━━ Data excerpts ━━

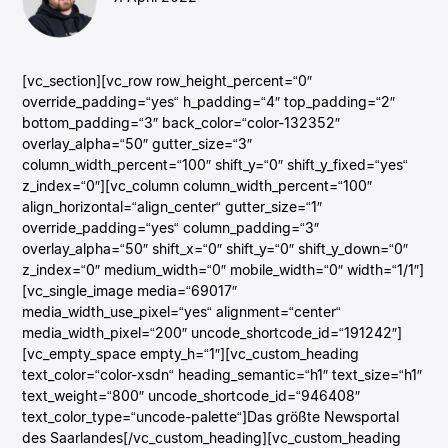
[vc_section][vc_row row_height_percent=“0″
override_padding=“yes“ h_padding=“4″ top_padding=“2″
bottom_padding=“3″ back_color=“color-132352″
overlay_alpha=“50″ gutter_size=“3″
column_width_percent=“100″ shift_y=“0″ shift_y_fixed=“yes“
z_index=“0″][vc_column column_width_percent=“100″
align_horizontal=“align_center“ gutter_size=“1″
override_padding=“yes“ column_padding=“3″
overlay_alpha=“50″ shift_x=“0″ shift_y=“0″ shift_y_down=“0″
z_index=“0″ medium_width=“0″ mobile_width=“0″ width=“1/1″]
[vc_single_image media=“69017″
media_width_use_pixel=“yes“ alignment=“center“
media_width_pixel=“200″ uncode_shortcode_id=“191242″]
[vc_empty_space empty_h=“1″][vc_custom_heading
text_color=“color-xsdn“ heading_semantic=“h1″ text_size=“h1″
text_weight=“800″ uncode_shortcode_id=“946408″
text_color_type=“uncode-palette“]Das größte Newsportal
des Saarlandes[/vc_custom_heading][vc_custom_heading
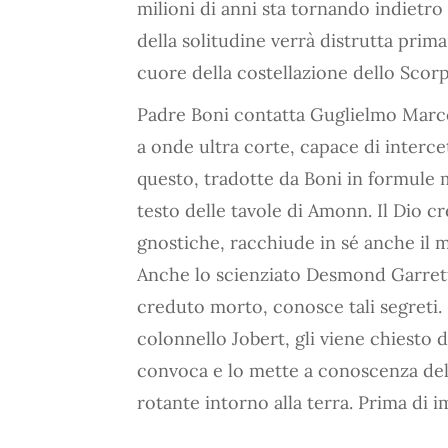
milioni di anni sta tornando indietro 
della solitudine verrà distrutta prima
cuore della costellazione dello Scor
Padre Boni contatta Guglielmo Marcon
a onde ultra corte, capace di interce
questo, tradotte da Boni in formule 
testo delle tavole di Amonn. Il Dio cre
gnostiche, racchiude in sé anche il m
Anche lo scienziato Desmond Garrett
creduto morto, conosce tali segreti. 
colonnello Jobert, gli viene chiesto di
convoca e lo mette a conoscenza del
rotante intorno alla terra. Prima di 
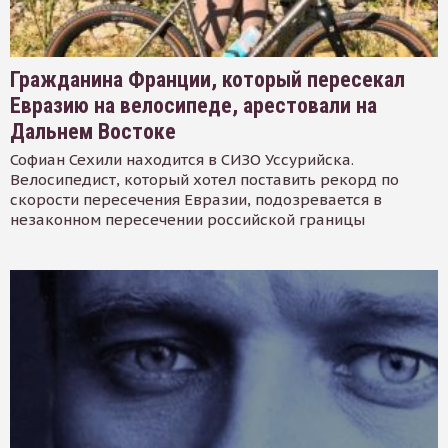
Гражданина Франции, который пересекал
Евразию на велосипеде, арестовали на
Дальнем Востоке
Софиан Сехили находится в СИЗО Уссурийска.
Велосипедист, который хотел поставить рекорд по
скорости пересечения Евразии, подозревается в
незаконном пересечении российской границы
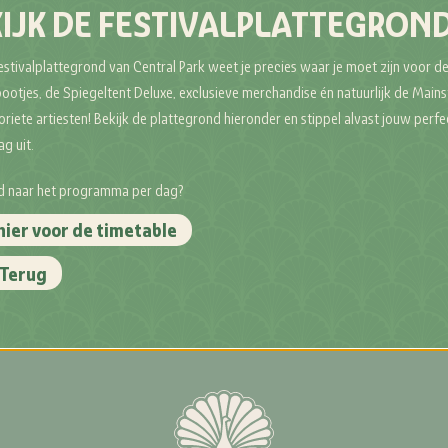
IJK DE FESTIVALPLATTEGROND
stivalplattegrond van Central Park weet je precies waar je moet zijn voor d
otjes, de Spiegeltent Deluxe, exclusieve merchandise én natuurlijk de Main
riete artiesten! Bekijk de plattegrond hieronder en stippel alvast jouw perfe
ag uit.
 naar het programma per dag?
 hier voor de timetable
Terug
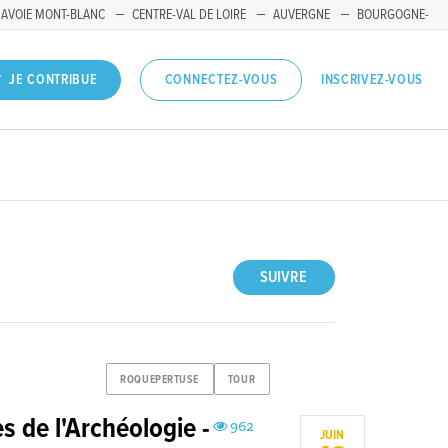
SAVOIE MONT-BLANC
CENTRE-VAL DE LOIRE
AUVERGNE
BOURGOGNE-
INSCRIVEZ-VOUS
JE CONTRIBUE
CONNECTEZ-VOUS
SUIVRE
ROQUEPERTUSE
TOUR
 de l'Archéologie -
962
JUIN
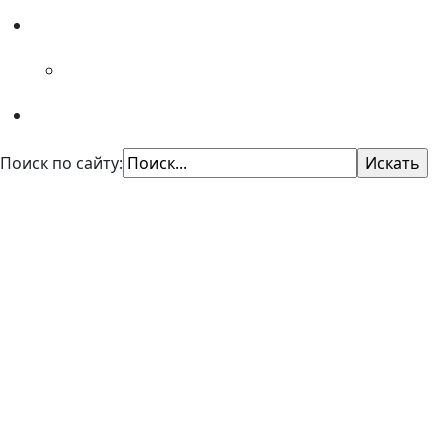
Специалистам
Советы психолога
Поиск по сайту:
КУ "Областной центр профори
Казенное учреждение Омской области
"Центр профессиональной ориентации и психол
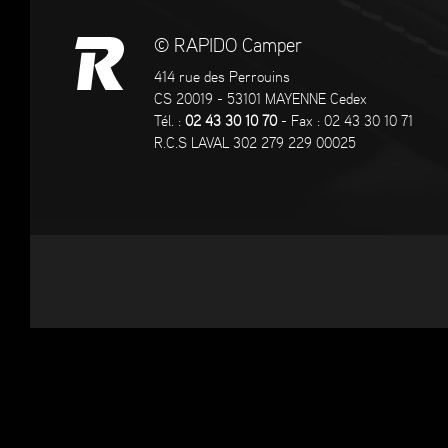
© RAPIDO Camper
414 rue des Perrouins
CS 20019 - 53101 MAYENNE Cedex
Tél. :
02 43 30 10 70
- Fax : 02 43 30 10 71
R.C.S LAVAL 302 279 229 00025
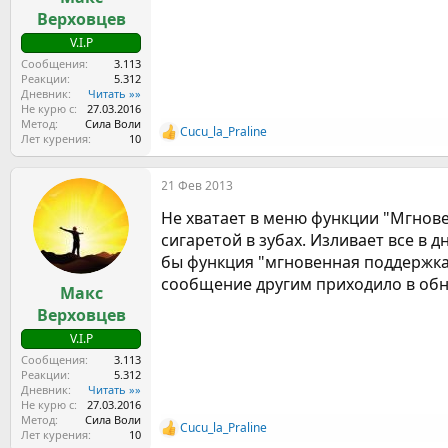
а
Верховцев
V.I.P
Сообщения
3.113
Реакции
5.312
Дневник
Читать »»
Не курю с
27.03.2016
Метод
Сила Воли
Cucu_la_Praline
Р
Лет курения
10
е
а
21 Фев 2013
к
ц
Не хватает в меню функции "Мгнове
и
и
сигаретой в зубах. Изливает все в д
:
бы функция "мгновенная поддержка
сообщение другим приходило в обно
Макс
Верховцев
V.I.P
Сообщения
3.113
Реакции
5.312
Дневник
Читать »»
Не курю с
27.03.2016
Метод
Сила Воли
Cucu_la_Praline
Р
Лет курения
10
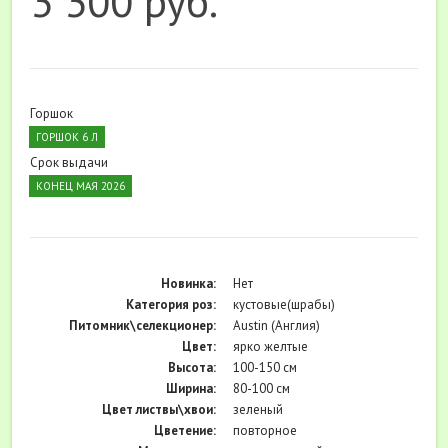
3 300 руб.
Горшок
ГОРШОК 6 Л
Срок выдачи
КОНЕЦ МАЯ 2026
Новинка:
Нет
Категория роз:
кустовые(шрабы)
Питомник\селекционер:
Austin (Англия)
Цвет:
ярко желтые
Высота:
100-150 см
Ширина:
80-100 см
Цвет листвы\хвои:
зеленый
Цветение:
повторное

━━━
━━ Data excerpts ━━

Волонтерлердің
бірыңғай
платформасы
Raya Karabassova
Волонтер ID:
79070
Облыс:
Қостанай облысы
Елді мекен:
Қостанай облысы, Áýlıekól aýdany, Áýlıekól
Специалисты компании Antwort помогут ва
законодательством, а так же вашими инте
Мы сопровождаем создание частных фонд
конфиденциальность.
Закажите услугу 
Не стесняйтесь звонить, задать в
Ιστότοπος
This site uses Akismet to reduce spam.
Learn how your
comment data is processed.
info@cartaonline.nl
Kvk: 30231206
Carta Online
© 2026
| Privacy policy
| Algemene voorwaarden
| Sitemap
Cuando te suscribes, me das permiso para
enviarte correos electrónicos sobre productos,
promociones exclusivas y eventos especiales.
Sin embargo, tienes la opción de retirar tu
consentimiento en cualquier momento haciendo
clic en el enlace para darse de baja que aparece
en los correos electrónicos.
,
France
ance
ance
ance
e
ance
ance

━━━

** Instructions for the task **
Convert the lines between the one holding "milioni di anni sta tornando indietro" and the one holding "rotante intorno alla terra. Prima di", inclusive, into a JSON list of strings with one string per line and blank lines left out.

** Solved exercise **
[
  "milioni di anni sta tornando indietro ",
  "della solitudine verrà distrutta prima",
  "cuore della costellazione dello Scor",
  "Padre Boni contatta Guglielmo Marcon",
  "a onde ultra corte, capace di interce",
  "questo, tradotte da Boni in formule ",
  "testo delle tavole di Amonn. Il Dio cre",
  "gnostiche, racchiude in sé anche il m",
  "Anche lo scienziato Desmond Garrett",
  "creduto morto, conosce tali segreti. ",
  "colonnello Jobert, gli viene chiesto di",
  "convoca e lo mette a conoscenza del",
  "rotante intorno alla terra. Prima di "
]